| Task to carry out |
Within the lines below, find those that hold the string "element" and copy each one.

| Supplied records |
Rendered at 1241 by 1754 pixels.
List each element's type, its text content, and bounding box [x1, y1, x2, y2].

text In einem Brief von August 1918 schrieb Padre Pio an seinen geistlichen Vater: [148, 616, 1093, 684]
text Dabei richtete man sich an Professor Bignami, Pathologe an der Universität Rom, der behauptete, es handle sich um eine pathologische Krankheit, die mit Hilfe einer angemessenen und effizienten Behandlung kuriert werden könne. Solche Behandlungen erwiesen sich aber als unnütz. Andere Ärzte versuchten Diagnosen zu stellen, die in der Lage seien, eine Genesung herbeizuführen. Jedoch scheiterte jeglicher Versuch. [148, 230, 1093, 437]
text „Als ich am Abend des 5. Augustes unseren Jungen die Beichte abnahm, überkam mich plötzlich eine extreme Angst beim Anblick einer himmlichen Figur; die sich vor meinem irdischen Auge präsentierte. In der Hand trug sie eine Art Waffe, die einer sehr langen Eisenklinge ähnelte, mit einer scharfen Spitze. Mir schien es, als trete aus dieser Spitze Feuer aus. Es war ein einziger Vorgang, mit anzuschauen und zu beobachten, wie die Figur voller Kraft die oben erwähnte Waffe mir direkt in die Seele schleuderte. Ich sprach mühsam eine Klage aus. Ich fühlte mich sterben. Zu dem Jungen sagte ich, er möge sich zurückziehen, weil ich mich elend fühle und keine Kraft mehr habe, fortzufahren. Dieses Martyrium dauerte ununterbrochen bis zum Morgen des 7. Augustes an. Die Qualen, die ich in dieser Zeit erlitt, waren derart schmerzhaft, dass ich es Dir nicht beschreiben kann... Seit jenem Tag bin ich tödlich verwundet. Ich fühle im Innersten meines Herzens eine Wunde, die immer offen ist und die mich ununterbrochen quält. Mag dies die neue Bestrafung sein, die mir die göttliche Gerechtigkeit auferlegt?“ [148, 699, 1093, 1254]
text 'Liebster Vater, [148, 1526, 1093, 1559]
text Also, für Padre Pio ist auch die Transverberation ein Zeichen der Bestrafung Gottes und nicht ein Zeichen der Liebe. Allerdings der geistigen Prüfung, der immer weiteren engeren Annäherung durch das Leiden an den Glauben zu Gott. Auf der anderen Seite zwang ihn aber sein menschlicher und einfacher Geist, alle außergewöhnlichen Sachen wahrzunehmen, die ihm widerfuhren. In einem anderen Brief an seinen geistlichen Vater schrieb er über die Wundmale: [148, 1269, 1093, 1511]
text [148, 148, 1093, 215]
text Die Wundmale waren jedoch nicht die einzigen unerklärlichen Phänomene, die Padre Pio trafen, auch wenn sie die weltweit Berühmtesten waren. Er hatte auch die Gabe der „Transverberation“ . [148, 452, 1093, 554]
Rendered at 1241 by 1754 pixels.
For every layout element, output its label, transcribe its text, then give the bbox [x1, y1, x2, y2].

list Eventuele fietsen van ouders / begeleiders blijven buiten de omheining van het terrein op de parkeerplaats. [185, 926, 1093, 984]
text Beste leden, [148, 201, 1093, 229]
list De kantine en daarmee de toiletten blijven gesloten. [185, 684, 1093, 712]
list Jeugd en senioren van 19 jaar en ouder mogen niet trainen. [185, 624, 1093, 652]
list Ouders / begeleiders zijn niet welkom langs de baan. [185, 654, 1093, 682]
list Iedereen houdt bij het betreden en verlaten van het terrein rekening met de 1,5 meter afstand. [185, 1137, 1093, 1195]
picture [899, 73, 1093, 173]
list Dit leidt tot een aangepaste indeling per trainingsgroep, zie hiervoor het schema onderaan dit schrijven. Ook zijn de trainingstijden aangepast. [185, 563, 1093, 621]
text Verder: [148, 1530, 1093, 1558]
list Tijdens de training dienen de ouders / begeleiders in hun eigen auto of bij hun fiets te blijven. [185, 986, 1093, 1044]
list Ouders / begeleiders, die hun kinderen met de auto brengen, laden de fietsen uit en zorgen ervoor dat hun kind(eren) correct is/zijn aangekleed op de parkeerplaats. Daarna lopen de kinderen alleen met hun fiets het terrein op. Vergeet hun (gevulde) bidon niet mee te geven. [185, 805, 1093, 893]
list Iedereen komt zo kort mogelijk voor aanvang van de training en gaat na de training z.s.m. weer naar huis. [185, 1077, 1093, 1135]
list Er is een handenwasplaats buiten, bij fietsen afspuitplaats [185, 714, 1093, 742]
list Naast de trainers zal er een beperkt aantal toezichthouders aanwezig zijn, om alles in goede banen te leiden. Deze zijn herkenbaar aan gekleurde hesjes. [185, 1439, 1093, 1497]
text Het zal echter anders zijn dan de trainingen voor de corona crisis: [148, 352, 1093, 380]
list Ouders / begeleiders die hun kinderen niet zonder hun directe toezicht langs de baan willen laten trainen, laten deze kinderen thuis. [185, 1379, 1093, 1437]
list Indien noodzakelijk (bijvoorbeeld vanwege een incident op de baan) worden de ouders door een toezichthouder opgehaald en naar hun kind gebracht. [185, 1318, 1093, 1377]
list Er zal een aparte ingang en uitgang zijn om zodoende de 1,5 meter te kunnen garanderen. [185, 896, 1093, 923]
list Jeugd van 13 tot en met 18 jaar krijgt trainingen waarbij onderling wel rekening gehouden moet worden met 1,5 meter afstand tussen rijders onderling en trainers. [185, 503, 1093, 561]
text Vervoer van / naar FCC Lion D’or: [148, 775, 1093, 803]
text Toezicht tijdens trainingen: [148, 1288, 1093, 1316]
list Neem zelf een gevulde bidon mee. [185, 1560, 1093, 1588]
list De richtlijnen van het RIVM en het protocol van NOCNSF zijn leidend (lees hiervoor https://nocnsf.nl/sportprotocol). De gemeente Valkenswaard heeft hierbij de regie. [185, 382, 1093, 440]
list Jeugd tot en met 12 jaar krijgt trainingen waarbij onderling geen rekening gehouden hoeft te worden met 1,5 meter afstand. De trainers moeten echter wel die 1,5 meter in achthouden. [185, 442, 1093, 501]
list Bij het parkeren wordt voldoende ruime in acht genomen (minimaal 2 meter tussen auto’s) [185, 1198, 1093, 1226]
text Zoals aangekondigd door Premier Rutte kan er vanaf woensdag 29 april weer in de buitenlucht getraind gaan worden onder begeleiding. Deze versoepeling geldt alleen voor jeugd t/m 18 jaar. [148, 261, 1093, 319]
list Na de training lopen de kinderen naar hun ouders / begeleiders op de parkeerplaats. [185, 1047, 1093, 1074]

| Response to this task |
List each element's type, its text content, and bounding box [x1, y1, x2, y2].
For every layout element, output its label, transcribe its text, then give the bbox [x1, y1, x2, y2].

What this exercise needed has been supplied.